Originally Posted by

**ymar** Let $\displaystyle R$ be a commutative ring. Let $\displaystyle Nil(R)$ and $\displaystyle Z(R)$ denote the nilradical and the singular ideal respectively. I can prove that $\displaystyle Nil(R)\subseteq Z(R).$ In Lam's second book there is an exercise in which the reader is told to show that $\displaystyle Nil(R)\subseteq_e Z(R)$ and to give a counterexample for the equality.

I can't do either. I'm quite sure the first one must be easy, but not for me, as usual. I'll try to think more about it and maybe I'll get it finally. So if it's very, very easy, please don't tell me how to do it. But if you think some hint would be helpful, then please post it.

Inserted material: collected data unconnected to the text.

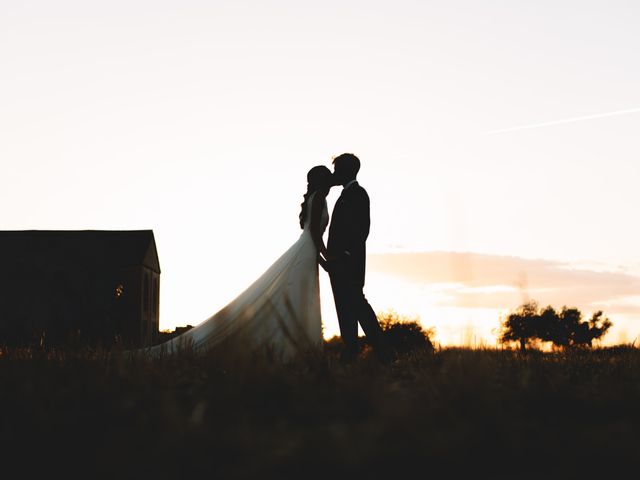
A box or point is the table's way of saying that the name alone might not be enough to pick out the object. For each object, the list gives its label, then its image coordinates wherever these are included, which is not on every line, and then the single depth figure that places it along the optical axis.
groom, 9.17
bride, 9.64
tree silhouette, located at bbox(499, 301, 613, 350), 50.84
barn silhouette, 35.22
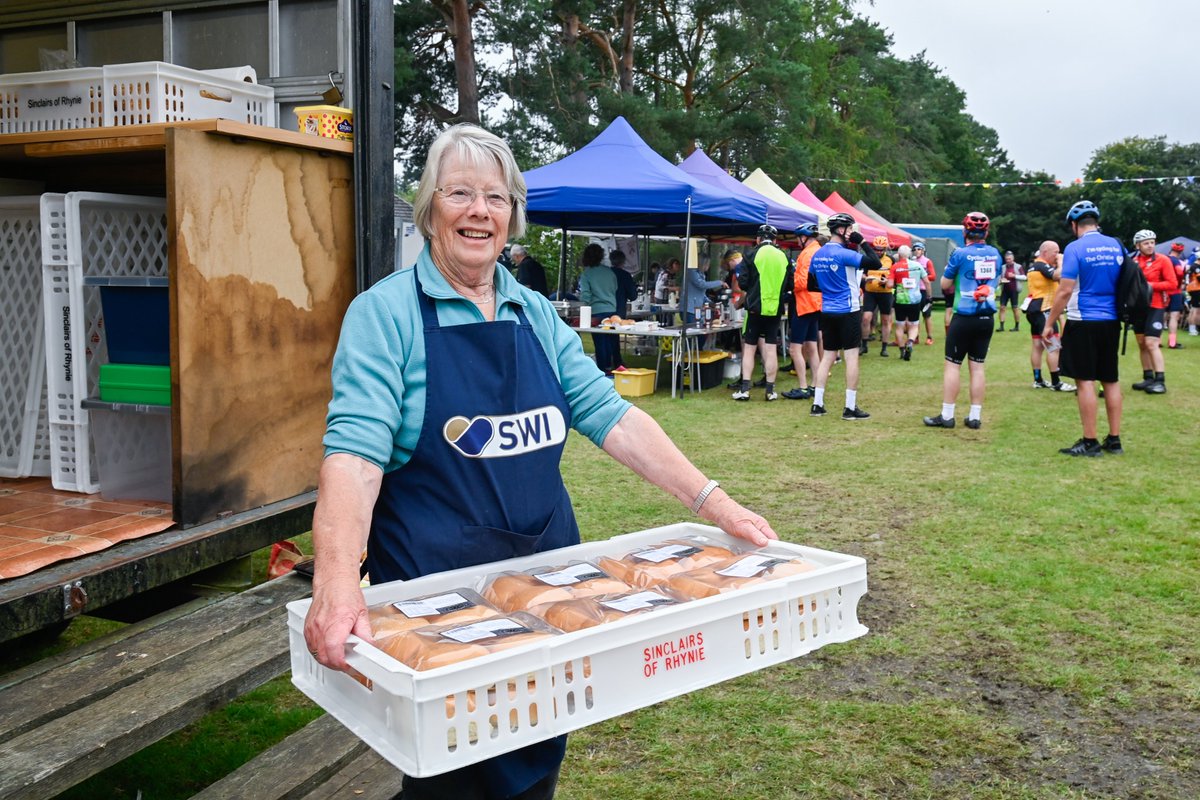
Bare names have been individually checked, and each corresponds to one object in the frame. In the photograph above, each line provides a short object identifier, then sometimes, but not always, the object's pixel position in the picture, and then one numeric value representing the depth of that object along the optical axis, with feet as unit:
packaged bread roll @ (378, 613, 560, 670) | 4.99
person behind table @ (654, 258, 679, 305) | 62.85
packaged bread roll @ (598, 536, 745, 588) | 6.63
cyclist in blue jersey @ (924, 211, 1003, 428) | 30.60
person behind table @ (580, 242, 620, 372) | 48.85
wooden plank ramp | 6.38
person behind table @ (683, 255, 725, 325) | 49.96
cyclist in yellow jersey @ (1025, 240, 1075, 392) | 41.63
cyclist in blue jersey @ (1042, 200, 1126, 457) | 26.48
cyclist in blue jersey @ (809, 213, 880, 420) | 34.81
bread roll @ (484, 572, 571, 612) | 6.05
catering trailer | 8.78
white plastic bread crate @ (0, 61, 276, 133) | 10.10
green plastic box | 10.11
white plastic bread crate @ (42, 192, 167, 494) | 9.98
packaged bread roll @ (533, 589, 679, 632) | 5.61
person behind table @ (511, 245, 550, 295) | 51.31
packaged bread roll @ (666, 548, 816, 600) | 6.19
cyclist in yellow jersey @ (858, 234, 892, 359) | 57.41
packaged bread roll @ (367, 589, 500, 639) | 5.62
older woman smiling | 6.30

For the second, I think I know too little to find the example. I know that the example can't be a Noetherian ring. Actually, it can't have the ACC property on annihilators of elements. All non-Noetherian commutative rings I know are polynomial rings in infinitely many variables and power series in infinitely many variables. But I know nothing about them really. In the polynomial ring in infinitely many variables, there is the ideal chain

$\displaystyle (X_1)\subseteq (X_1,X_2)\subseteq ...$

which doesn't terminate. But these ideals aren't annihilators of elements for any ring, because $\displaystyle X_i$ doesn't annihilate anything non-zero. So this is not what I want. Polynomial rings would be nice though because I know what nilpotents look like there...